◆ Work required: Substitute "adjacent house" for each "neighboring house" in the listing, covering everything from its start down to the line containing "Answer: on the ranch-style house's own left", and give those lines back with nothing else changed.

Source records
BEGIN
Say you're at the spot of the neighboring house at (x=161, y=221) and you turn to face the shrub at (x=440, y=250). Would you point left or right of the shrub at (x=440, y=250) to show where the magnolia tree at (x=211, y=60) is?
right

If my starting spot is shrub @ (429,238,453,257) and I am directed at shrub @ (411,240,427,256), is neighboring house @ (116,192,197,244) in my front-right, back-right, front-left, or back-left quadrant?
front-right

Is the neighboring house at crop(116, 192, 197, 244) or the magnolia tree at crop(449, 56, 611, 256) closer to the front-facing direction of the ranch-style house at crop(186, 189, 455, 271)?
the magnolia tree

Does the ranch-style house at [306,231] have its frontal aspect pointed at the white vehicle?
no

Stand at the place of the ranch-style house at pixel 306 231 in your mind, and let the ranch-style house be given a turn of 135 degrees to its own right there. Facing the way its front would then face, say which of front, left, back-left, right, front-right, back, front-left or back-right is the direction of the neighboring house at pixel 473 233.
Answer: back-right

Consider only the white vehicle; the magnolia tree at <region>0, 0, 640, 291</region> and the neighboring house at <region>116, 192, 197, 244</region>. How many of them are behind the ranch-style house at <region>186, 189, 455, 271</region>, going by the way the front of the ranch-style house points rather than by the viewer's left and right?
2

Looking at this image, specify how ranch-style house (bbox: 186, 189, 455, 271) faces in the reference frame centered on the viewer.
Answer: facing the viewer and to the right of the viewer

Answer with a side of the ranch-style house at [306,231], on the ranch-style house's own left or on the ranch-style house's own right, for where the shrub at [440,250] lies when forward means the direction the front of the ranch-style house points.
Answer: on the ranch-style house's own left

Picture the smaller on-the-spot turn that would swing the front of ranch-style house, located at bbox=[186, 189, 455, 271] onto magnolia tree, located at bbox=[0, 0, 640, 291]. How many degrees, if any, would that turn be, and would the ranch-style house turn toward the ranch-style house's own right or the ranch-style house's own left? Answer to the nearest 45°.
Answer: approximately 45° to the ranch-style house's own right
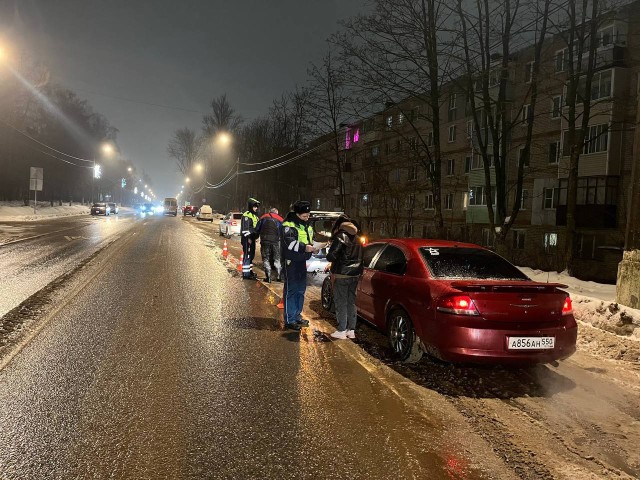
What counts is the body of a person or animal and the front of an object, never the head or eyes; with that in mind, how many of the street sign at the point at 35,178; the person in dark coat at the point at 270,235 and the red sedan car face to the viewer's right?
0

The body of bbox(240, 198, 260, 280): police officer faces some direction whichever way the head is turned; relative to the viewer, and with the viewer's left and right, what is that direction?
facing to the right of the viewer

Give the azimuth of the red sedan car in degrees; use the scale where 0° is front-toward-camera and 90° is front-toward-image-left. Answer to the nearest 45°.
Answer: approximately 135°

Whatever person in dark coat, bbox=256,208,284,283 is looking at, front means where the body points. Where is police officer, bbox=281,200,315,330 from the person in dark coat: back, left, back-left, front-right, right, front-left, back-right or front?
back

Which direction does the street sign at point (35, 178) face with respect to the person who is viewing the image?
facing away from the viewer

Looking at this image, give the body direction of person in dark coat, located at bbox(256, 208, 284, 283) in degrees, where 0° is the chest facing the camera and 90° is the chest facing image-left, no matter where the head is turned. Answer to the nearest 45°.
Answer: approximately 180°

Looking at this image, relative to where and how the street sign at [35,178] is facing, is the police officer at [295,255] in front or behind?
behind
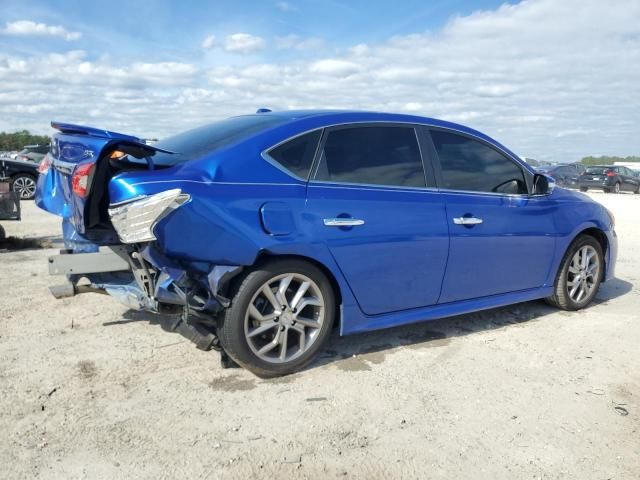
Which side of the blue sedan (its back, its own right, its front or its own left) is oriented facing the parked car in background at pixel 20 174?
left

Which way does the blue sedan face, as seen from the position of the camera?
facing away from the viewer and to the right of the viewer

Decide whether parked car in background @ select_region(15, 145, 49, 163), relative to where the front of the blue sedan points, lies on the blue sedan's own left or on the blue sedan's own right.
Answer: on the blue sedan's own left

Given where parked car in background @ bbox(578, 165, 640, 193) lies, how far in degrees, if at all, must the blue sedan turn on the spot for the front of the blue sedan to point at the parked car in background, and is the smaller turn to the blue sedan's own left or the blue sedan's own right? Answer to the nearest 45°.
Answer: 0° — it already faces it

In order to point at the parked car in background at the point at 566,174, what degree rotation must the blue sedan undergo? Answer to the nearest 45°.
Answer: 0° — it already faces it
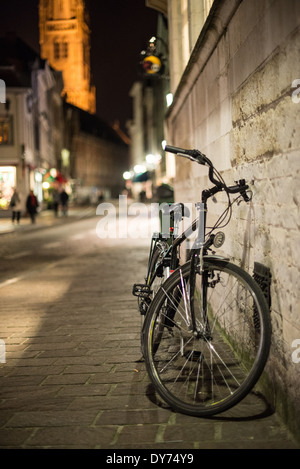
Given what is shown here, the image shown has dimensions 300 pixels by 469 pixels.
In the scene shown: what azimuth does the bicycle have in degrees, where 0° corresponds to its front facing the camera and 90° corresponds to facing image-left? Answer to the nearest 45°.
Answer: approximately 315°

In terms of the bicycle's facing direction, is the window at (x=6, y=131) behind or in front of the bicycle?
behind

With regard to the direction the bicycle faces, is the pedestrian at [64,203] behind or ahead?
behind
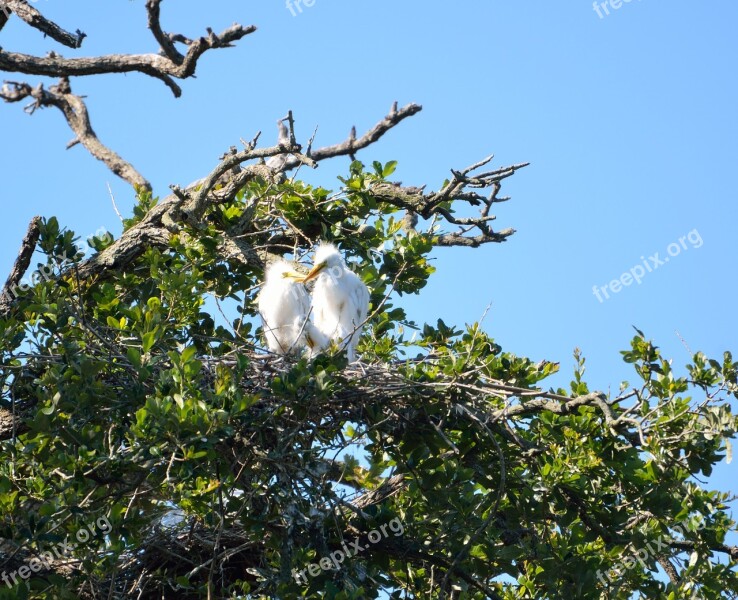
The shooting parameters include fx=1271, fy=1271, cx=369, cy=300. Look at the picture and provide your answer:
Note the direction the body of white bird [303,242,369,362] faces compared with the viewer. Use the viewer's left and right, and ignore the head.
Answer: facing the viewer and to the left of the viewer
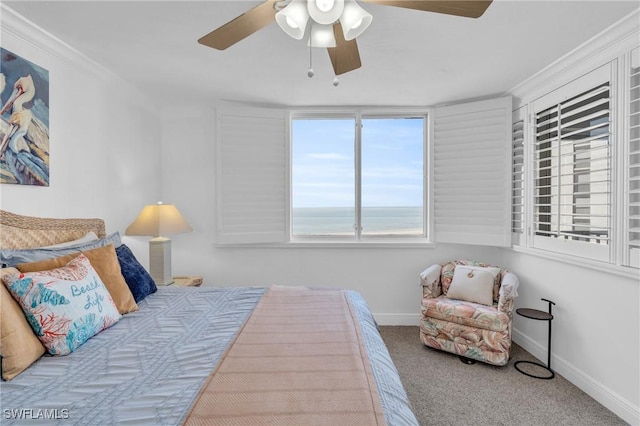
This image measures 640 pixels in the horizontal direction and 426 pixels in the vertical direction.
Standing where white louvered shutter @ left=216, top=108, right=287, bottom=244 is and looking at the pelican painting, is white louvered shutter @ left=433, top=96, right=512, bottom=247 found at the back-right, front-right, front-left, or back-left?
back-left

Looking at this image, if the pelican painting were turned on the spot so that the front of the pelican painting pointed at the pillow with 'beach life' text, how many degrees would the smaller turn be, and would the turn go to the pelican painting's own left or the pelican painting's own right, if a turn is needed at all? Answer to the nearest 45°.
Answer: approximately 45° to the pelican painting's own right

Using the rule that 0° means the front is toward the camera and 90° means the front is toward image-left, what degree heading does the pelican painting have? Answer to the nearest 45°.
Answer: approximately 315°

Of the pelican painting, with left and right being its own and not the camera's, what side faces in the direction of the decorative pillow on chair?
front

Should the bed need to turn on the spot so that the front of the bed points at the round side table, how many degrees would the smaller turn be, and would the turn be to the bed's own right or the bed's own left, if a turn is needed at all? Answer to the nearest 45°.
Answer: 0° — it already faces it

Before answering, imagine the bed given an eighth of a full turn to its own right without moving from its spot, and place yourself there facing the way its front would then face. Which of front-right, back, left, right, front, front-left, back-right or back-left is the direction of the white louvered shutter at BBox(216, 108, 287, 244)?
back-left

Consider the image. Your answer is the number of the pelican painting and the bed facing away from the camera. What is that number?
0

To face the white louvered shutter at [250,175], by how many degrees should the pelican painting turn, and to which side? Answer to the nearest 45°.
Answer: approximately 45° to its left

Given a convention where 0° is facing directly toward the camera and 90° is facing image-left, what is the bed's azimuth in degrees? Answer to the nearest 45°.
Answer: approximately 270°
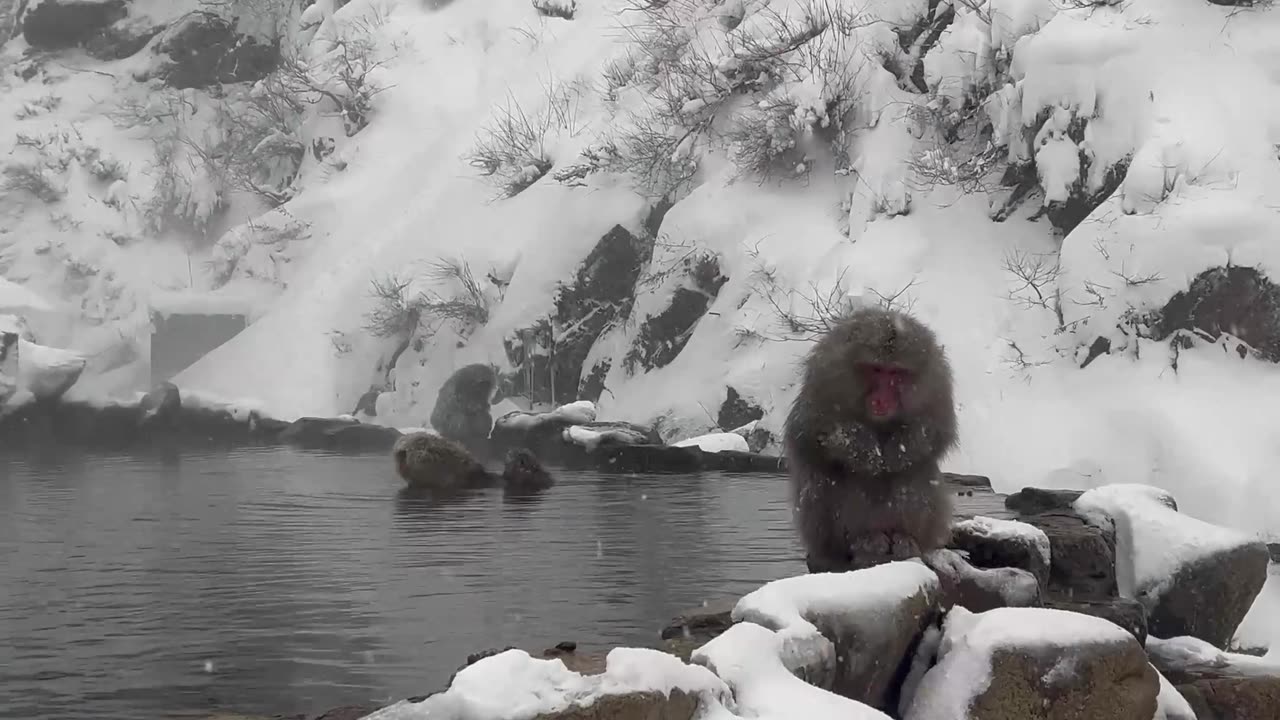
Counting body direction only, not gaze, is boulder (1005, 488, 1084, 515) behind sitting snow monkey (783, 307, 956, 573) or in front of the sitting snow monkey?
behind

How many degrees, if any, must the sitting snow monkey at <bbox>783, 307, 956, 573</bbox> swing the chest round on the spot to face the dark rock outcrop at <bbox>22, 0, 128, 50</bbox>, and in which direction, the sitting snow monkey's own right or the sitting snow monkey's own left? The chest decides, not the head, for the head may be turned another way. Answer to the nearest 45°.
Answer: approximately 135° to the sitting snow monkey's own right

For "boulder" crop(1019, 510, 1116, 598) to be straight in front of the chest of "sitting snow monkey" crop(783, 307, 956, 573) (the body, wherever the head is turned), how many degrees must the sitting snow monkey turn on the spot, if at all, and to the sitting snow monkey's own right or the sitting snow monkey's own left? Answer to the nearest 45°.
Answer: approximately 135° to the sitting snow monkey's own left

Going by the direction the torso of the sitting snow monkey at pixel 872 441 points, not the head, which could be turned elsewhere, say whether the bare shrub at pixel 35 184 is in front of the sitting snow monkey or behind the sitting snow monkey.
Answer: behind

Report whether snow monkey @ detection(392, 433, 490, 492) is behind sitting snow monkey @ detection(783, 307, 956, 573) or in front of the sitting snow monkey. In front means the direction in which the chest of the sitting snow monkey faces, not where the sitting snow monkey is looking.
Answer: behind

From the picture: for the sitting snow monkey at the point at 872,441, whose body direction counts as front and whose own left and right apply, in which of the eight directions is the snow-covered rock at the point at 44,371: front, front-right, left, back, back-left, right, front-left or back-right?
back-right

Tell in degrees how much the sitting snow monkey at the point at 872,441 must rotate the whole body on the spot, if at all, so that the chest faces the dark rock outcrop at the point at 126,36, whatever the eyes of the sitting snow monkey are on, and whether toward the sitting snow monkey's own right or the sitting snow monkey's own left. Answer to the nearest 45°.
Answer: approximately 135° to the sitting snow monkey's own right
END
◆ Task response:
Say you're at the spot of the adjacent house at (x=161, y=221) and you turn to face the shrub at (x=440, y=250). Would you point left or right of the shrub at (x=440, y=250) to show where the magnolia tree at (x=211, y=60) is?
right

If my starting spot is shrub @ (429,238,453,257) and I am directed at shrub @ (411,240,427,256), is adjacent house @ (116,192,197,244) in my front-right, back-right, front-left, or back-left quadrant?
front-right

Is the adjacent house at crop(116, 192, 197, 244) or the magnolia tree at crop(449, 56, 611, 256) closer to the front-facing direction of the ranch-style house at crop(186, 189, 455, 271)?
the magnolia tree

Does the ranch-style house at [306,231] have its frontal aspect pointed at the white vehicle?
no

Stand at the place of the ranch-style house at pixel 306 231 in your mind, and let the ranch-style house be given a turn of 135 degrees to its own right there. Facing the way its front would then face, say which of front, left, back-left, right, front-right, back, front-left or back-right is the direction of the adjacent house at pixel 473 233.
Answer: back-right

Consider only the white vehicle; the magnolia tree at <region>0, 0, 640, 291</region> and the adjacent house at <region>116, 192, 197, 244</region>. How many of them are behind the ranch-style house at <region>186, 189, 455, 271</region>, going by the way the front of the ranch-style house points rather than by the viewer's left and right?
2

Looking at this image, specify how ranch-style house (bbox: 186, 189, 455, 271) faces in the reference frame centered on the viewer.
Answer: facing the viewer and to the right of the viewer

Answer with a side of the ranch-style house at [306,231], on the ranch-style house's own left or on the ranch-style house's own right, for where the shrub at [440,250] lies when forward means the direction the front of the ranch-style house points.
Answer: on the ranch-style house's own left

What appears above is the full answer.